Le 21 mai dernier, deux Ukrainiens travaillant pour la Sonavam, société de transports aériens appartenant au fils de Didier Ratsiraka, doivent se rendre à Tamatave et transitent par la Réunion. Mais l’aéroport de la grande ville de l’Est est fermé : les deux personnes sont donc déroutées sur Tananarive, où les autorités malgaches, soupçonneuses, refusent de les laisser débarquer. Retour à la Réunion, où la police de l’air et des frontières leur refuse l’entrée sur le territoire, les met en détention et s’apprête à les réexpédier en Ukraine. De Paris, Jean-François Lacombe intervient alors par fax auprès du secrétaire général, M. Bouvier, pour que M. Malienov et Mme Volinskaïa ne soient pas renvoyés en Ukraine et annonce qu’un avion privé a été affrété pour que les deux Ukrainiens puissent parvenir à Tamatave. Quelques heures plus tard, second fax : Jean-François Lacombe annonce à la préfecture que les Ukrainiens seront acceptés à Maurice s’ils y débarquent.

Ce qui sera fait.

De là, les deux Ukrainiens ont ensuite pu rejoindre Tamatave en avion privé. Quelques semaines plus tard, on retrouvera de nouveau M. Malienov et Mme Volinskaïa à Maurice, à bord d’un Antonov de la Sonavam qui transportaient des ratsirakistes et plusieurs Ukrainiens à la solde Ratsiraka en train de fuir la Grande Ile.

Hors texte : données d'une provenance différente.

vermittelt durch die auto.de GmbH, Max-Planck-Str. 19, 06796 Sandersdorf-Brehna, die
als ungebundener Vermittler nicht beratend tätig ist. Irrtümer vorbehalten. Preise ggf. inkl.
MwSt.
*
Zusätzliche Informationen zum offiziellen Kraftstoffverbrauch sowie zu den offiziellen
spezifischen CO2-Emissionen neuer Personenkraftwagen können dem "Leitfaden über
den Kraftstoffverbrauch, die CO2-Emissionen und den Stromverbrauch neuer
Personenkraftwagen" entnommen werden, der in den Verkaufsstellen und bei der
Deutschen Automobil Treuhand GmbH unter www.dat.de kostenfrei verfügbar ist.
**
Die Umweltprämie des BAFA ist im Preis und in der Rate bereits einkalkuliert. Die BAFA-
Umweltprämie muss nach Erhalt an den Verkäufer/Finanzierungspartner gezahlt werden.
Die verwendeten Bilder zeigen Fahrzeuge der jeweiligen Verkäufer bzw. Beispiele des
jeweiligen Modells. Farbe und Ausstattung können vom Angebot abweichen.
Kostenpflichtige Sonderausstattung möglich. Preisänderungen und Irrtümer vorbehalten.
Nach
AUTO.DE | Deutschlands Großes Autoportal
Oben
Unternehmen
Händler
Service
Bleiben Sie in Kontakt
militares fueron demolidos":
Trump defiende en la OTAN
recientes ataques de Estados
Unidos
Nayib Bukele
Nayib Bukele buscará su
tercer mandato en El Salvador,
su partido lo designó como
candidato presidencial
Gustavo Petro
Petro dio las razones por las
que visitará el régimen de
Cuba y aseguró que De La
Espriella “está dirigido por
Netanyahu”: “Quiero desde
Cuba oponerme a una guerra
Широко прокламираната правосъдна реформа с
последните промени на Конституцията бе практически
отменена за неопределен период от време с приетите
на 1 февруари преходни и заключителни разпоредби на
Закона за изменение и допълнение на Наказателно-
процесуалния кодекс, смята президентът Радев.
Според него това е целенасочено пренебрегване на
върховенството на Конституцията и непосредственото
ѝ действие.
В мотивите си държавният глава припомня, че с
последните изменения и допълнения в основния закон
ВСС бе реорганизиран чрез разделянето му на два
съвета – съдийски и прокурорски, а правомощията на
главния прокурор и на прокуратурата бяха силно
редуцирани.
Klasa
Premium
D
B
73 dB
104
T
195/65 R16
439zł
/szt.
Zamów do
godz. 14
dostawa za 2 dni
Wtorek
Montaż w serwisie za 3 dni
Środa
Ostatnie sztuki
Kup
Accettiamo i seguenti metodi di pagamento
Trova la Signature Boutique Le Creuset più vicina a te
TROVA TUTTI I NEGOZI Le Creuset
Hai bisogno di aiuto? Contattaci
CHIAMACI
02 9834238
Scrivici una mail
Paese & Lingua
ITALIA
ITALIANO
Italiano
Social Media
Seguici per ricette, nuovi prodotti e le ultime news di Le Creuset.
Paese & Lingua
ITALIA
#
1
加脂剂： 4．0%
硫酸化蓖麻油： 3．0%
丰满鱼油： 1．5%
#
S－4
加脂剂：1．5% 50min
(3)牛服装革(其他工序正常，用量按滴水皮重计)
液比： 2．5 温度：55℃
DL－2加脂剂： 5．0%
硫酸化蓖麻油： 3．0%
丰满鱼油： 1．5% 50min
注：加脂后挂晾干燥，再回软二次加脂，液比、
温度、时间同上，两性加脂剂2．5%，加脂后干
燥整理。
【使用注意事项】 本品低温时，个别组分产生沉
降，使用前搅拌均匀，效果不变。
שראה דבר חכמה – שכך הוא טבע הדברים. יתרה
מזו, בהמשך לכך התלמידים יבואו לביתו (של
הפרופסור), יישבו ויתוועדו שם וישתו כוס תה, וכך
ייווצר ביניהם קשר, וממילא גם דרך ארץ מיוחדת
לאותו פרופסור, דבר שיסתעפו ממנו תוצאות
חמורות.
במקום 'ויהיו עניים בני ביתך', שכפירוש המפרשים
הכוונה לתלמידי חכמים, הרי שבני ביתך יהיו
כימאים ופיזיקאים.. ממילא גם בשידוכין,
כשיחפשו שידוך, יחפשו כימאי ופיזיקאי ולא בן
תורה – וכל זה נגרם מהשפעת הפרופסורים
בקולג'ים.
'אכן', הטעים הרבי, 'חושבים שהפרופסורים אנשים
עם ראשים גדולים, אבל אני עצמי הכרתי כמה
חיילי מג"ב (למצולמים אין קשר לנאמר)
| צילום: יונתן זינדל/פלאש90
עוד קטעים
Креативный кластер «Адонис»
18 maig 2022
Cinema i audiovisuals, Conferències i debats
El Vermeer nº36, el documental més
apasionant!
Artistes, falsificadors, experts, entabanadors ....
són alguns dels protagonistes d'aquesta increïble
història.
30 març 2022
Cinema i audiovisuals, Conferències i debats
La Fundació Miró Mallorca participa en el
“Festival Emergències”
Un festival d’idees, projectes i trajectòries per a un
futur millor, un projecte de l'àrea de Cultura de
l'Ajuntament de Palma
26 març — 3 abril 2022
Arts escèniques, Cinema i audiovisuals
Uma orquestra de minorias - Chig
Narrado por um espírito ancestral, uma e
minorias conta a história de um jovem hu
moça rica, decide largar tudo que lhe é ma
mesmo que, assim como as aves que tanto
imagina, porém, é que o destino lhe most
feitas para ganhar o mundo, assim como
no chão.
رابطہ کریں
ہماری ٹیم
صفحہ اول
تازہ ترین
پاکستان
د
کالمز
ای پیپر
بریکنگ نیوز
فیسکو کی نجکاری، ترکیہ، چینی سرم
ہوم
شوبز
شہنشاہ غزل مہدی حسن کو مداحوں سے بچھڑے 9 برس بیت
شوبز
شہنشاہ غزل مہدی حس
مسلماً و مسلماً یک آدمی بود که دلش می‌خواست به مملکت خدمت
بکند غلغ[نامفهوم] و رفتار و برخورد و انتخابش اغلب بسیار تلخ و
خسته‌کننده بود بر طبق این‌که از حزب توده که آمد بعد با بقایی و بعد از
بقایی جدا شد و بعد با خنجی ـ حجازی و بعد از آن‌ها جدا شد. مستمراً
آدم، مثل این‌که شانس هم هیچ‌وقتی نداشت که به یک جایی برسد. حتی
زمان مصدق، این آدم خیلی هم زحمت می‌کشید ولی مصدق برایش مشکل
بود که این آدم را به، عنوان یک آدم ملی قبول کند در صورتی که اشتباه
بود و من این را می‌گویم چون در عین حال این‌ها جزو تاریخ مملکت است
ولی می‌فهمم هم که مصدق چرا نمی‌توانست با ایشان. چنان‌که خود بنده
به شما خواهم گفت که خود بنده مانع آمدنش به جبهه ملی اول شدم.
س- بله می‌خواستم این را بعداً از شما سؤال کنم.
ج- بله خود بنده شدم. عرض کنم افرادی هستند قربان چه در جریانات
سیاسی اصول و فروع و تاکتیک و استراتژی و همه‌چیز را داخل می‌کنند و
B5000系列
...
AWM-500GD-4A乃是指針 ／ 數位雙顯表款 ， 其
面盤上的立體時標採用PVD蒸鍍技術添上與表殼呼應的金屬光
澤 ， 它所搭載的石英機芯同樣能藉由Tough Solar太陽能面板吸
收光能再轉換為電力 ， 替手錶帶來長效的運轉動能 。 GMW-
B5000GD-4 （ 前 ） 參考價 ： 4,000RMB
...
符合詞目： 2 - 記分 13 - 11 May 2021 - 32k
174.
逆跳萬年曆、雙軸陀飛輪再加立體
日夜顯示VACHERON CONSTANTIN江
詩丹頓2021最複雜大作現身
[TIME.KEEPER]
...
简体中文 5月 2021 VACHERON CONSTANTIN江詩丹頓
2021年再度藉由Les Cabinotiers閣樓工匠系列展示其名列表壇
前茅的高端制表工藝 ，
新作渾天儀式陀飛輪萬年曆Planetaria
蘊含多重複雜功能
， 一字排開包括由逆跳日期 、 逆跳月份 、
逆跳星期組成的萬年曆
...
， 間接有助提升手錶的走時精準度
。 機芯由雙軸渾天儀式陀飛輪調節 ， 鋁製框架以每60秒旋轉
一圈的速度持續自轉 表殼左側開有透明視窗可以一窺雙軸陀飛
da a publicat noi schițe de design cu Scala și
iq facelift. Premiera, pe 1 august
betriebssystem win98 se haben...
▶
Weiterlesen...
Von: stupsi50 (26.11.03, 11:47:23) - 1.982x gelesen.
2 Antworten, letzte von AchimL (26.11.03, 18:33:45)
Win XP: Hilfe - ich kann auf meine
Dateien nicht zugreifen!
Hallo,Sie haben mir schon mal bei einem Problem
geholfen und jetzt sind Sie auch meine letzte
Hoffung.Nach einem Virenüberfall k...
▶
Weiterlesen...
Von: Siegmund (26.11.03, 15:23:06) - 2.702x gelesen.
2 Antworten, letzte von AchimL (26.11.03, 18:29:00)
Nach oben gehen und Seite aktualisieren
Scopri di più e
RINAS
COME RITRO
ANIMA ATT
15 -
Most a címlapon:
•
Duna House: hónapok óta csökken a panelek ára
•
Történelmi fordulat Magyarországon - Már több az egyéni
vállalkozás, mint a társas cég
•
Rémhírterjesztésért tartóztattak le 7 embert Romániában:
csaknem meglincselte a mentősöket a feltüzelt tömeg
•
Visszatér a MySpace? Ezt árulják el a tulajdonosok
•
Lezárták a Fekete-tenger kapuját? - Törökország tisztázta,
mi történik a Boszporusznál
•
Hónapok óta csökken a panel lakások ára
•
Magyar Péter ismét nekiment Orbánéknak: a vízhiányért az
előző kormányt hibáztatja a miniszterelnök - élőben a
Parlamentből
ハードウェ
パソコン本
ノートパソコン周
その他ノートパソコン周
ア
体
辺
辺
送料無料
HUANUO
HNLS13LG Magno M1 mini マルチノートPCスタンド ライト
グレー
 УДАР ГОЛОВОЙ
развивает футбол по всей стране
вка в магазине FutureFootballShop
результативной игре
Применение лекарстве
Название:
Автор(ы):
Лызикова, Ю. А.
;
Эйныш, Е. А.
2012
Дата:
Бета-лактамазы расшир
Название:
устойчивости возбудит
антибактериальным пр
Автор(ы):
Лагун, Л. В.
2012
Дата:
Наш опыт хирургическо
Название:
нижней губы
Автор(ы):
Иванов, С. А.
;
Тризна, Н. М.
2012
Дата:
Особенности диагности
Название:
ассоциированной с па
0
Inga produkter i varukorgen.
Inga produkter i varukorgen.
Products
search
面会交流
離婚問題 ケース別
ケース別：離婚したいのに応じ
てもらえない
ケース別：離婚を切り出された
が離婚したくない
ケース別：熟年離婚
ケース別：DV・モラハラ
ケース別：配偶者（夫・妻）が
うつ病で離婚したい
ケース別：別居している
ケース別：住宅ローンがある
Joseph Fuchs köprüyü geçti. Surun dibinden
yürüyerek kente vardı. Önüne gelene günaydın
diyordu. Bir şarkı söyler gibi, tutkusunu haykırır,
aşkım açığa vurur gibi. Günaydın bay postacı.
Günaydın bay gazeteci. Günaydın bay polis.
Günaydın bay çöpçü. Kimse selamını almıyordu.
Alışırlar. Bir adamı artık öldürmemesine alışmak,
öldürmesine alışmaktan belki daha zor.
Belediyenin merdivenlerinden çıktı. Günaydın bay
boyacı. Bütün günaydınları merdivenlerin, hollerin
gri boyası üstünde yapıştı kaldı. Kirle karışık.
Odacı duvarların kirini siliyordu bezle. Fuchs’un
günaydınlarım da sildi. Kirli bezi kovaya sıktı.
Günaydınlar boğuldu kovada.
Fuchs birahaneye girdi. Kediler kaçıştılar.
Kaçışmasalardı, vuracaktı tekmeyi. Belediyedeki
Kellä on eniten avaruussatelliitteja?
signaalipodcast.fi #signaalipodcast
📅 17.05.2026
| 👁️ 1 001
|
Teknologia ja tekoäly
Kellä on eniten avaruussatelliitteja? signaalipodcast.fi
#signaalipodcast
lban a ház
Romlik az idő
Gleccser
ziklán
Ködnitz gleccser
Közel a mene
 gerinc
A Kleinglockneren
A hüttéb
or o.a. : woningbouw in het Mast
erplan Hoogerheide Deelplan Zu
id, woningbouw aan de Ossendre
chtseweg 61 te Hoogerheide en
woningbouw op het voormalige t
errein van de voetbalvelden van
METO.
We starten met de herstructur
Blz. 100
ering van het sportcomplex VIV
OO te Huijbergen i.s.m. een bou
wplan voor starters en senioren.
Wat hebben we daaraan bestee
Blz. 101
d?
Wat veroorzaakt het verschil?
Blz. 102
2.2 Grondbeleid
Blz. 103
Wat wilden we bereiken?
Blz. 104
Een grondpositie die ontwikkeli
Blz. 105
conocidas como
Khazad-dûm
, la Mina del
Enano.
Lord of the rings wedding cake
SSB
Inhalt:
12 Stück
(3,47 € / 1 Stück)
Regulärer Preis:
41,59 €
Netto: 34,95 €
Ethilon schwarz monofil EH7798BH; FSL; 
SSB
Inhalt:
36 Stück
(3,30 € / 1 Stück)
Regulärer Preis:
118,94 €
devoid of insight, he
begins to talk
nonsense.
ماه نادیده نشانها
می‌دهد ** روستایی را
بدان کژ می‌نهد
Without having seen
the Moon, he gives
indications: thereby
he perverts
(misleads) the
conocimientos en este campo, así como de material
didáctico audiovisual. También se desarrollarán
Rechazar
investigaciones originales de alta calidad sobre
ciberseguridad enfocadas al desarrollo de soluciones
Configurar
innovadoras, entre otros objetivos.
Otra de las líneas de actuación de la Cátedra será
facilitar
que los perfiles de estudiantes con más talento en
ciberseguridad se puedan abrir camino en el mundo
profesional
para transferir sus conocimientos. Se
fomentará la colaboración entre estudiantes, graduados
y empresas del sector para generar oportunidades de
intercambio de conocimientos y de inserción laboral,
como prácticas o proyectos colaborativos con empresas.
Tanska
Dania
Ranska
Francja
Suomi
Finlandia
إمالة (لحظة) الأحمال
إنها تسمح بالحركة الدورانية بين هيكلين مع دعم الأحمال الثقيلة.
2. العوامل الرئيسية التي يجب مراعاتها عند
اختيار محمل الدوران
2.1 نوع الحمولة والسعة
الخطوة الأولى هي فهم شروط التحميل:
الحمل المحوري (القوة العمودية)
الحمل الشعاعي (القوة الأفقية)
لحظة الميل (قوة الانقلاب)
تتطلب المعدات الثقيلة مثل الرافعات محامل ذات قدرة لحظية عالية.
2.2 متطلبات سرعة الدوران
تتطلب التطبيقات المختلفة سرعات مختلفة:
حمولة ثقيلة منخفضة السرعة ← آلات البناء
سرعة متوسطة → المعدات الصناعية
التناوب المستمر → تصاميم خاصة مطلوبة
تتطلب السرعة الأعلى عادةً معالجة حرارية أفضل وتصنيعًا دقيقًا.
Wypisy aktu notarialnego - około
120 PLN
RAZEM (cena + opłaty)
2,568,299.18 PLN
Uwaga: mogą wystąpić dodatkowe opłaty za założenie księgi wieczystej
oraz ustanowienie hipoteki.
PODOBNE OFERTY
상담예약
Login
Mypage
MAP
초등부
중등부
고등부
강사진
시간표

Quelques jours plus tard, début juin, autre problème : selon la “Lettre de l’océan Indien”, deux autres Ukrainiens désireux de quitter Madagascar doivent arriver à la Réunion à bord du bateau “Mauritius Pride”. Leur employeur, la société strasbourgeoise Eurotek, où travaille Jean-François Lacombe, demande à la préfecture de leur accorder un droit de transit parce que ces pilotes n’avaient pas de visa pour la Réunion et que l’un d’entre eux, ayant égaré son passeport à Madagascar, n’était détenteur que d’un laisser passer de la police malgache et de son passeport de pilote. Le transit leur sera accordé. Par l’intermédiaire de M. Lacombe, Eurotek a notamment fourni à cette période deux Antonov 28 et quatre pilotes (plus deux mécaniciens) à la Sonavam.